2. Ensure they’re nice and comfy: so that’s clean, dry, winded, not too hot, not too cold and not hungry. Basically, don’t give them anything to cry about! We’re still using our Orla Kiely Gro Company sleeping bag, and I’d recommend it to anyone.
3. Take their mind off the fact they’re going to be left alone. The books might tell you cots are for sleeping and not for playing but all three of ours have had something to play with while going to sleep and it’s worked a treat. Fisher-Price very kindly sent us their new Hippo Projection Soother (£22.99) for Littlest B and she loves it.
It plays 30 minutes of lullaby music, nature sounds or white noise and it’s got a light-up tummy that projects stars onto the ceiling or side of the cot. You can put it on a chest of drawers or table top but we give ours to Littlest B to play with – it’s got a super soft head and legs and she often falls asleep with it in her arms.
4. Walk away. Leaving your tiny baby alone in a room – especially if it’s upstairs and you’re downstairs – can be nerve wracking stuff.

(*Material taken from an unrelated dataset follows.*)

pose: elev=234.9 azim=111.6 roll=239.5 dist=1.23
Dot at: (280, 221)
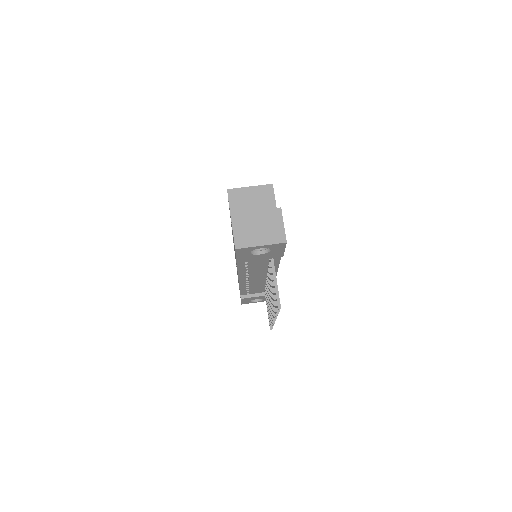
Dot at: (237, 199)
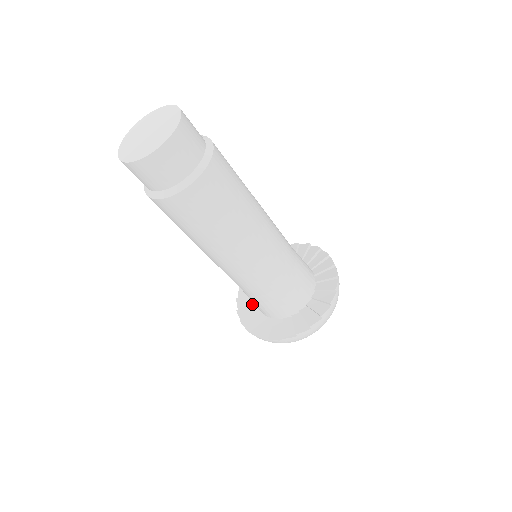
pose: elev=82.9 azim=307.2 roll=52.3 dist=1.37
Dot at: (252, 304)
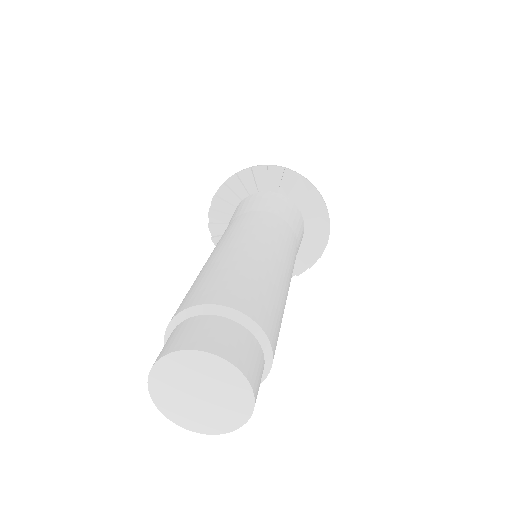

Especially if you haven’t fed them to sleep (you can read why I think there’s absolutely nothing wrong in doing that in a letter to my pregnant friend) and they’re still wide awake. But if you don’t leave them to it you’ll never get anywhere. If you’re really worried invest in a video baby monitor – we use BT’s Lightshow baby monitor – so you can see what’s going on without hovering in the door way.
5. Relax! You can do this! You might take one step forward and two steps back – and sometimes it might seem like three or four – but you’ll get there in the end. Eventually they’ll learn to settle into the new routine.
Have you established a bedtime routine recently? How did it go? What are your top tips?
We were sent the Fisher-Price Hippo Projection Soother free of charge for the purpose of review. As always all opinions are my own and I would never recommend a product I don’t truly believe in.